Ein Lasersystem am Schneidwerk des Mähdreschers sorgt für eine geringe Überdeckung der Bahnen. (Bild: Bild: Frank Schinski)

Störche segeln über das reife Roggenfeld, 44 der seltenen Vögel hat Helge Klamke am Tag zuvor gezählt. In der Mittagshitze ziehen zwei Mähdrescher unverdrossen ihre schnurgeraden Bahnen, umhüllt von einer Wolke aus Staub und Stroh. Was vom Feldrand nicht zu sehen ist: Eine kleine GPS-Antenne auf dem Dach der Mähdrescher hält wie eine virtuelle Nabelschnur Verbindung zu Satelliten im All, ein Laser ortet die Schnittkante auf dem Feld, eine Kamera überwacht den Getreideschacht, weitere Sensoren messen im Bauch der stählernen Ungetüme den Zustand von Ernte und Maschine – die Fahrerkabine ist nicht nur gut klimatisiert und gegen Staub geschützt, sie ist geradezu vollgestopft mit Elektronik.

Auf seinem Monitor hat Klamke alles im Blick: Drehzahl der Schneidetrommel, Geschwindigkeit, Häckslerauslastung, Feuchtegrad des Getreides, abgeerntete Mengen und dank GPS die aktuelle Position der Maschine.

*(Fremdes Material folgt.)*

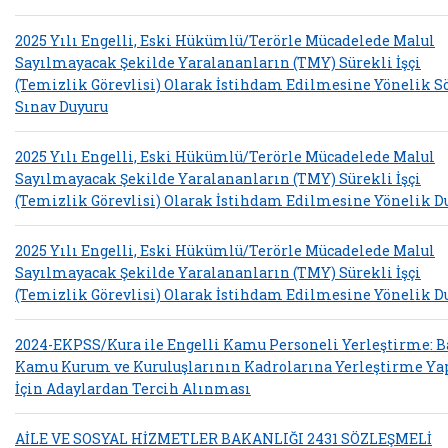
2025 Yılı Engelli, Eski Hükümlü/Terörle Mücadelede Malul
Sayılmayacak Şekilde Yaralananların (TMY) Sürekli İşçi
(Temizlik Görevlisi) Olarak İstihdam Edilmesine Yönelik S
Sınav Duyuru
2025 Yılı Engelli, Eski Hükümlü/Terörle Mücadelede Malul
Sayılmayacak Şekilde Yaralananların (TMY) Sürekli İşçi
(Temizlik Görevlisi) Olarak İstihdam Edilmesine Yönelik D
2025 Yılı Engelli, Eski Hükümlü/Terörle Mücadelede Malul
Sayılmayacak Şekilde Yaralananların (TMY) Sürekli İşçi
(Temizlik Görevlisi) Olarak İstihdam Edilmesine Yönelik D
2024-EKPSS/Kura ile Engelli Kamu Personeli Yerleştirme: B
Kamu Kurum ve Kuruluşlarının Kadrolarına Yerleştirme Y
İçin Adaylardan Tercih Alınması
AİLE VE SOSYAL HİZMETLER BAKANLIĞI 2431 SÖZLEŞMELİ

Klamke sitzt nicht auf dem Bock des Mähdreschers, sondern an seinem gut aufgeräumten Schreibtisch einige Kilometer entfernt. Nur die Geweihe an den Flurwänden und die Strohkränze, die reich geschmückt von der Decke baumeln, lassen erahnen, dass es hier naturnäher zugeht als in irgendeiner Stadtverwaltung. Klamke ist Betriebsleiter bei Wimex, einem landwirtschaftlichen Großbetrieb in Wulfen bei Köthen in Sachsen-Anhalt.

350 Leute arbeiten hier auf 6500 Hektar Ackerland und in der Bruteier-Produktion. Und der Agraringenieur kann überall live dabei sein. Manchmal loggt er sich mit seinem Laptop noch spät abends von zu Hause ins System ein, um sich über den aktuellen Stand der Produktion, über Betriebs- und Pausenzeiten der Maschinen zu informieren und die Einsätze des nächsten Tages zu planen. "Es ist ein bisschen wie Big Brother", gesteht Klamke, "aber die Leute wissen Bescheid, und sie wissen, worum es geht."

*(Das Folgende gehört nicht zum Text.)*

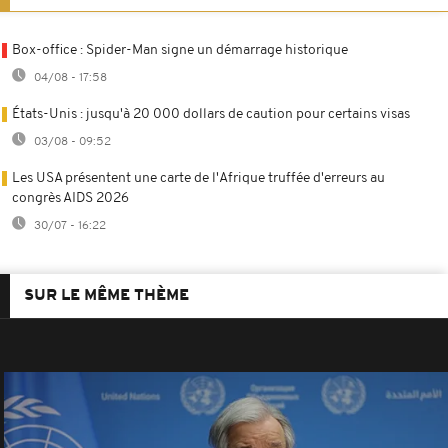
Box-office : Spider-Man signe un démarrage historique
04/08 - 17:58
États-Unis : jusqu'à 20 000 dollars de caution pour certains visas
03/08 - 09:52
Les USA présentent une carte de l'Afrique truffée d'erreurs au
congrès AIDS 2026
30/07 - 16:22
SUR LE MÊME THÈME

Um die Zukunft der Landwirtschaft nämlich, konkreter um "Precision Farming", also eine genauestens auf das Potenzial und den Bedarf von Teilflächen abgestimmte Bewirtschaftung. "Vor zehn Jahren haben wir damit angefangen", erzählt Klamke, "wir haben hier massive Probleme mit Trockenheit, und die Qualität der Böden variiert schon innerhalb eines Feldes." Während die konventionelle Landwirtschaft nach dem Gießkannenprinzip auf jedem Feld einheitlich sät, bewässert, düngt oder spritzt, soll das neue System die Bedürfnisse von Boden und Pflanzen möglichst individuell berücksichtigen. "Damit ist es möglich, ökonomischer und ökologischer zu wirtschaften", sagt Armin Werner, stellvertretender Direktor des Leibniz-Zentrums für Agrarlandschaftsforschung in Müncheberg bei Berlin. Berechnungen und erste Erfahrungen haben nach seinen Worten ergeben, dass mit Precision Farming bis zu zwanzig Prozent der Düngemittel und fünfzig Prozent der Pestizide eingespart werden können – und das bei gleich bleibendem Ertrag.

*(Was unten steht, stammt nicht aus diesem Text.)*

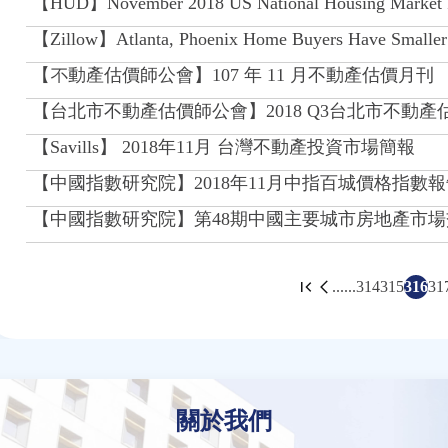
【HUD】November 2018 US National Housing Market I
【Zillow】Atlanta, Phoenix Home Buyers Have Smalle
【不動產估價師公會】107 年 11 月不動產估價月刊
【台北市不動產估價師公會】2018 Q3台北市不動
【Savills】 2018年11月 台灣不動產投資市場簡報
【中國指數研究院】2018年11月中指百城價格指數報
【中國指數研究院】第48期中國主要城市房地產市場交易情報(2
......
314
315
316
31
頁
面
關於我們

Wer wie Klamke jede Pflanze optimal versorgen will, muss möglichst viel über ihren aktuellen Zustand und die Beschaffenheit des Ackers wissen. Die digitalen Karten, in denen auf wenige Quadratmeter genau der Ertrag der Vorjahre verzeichnet ist, sind ein gutes Indiz für die allgemeine Beschaffenheit des Bodens. Der wird zunächst mit einer Grunddüngung aus Phosphor, Kalium und Magnesium versorgt, entsprechend seines Potenzials lässt sich dann die richtige Pflanzendichte bei der Aussaat einstellen. Feuchtigkeitssensoren im Acker ermitteln später, gekoppelt an eine kleine Wetterstation und eine Beregnungsanlage, wie viel künstliche Bewässerung erforderlich ist.

Die Leitfähigkeit des Bodens liefert Informationen über die Nährstoffversorgung. In einem kleinen Serverraum der Firma Agro-Sat Consulting in Baasdorf, zehn Kilometer südlich von Wulfen, laufen auch die Daten von Wimex zusammen. Agro-Sat ist ein Geoinformationsdienstleister für landwirtschaftliche Betriebe. "Hier liegt unser wertvollster Schatz", sagt Antje Reh und zeigt auf ihren Computer. Reh und ihre Kollegen kaufen Satellitendaten oder machen eigene Luftaufnahmen und verknüpfen sie mit den Messdaten, die von den Feldern der Kunden kommen. Zur Ergänzung geben sie Bodenproben in Auftrag, nutzen Höheninformationen und greifen auf alte Karten aus der Reichsbodenschätzung der 30er-Jahre zurück. In diesen sind auf kleinen Parzellen detaillierte Daten über die Bodenarten verzeichnet.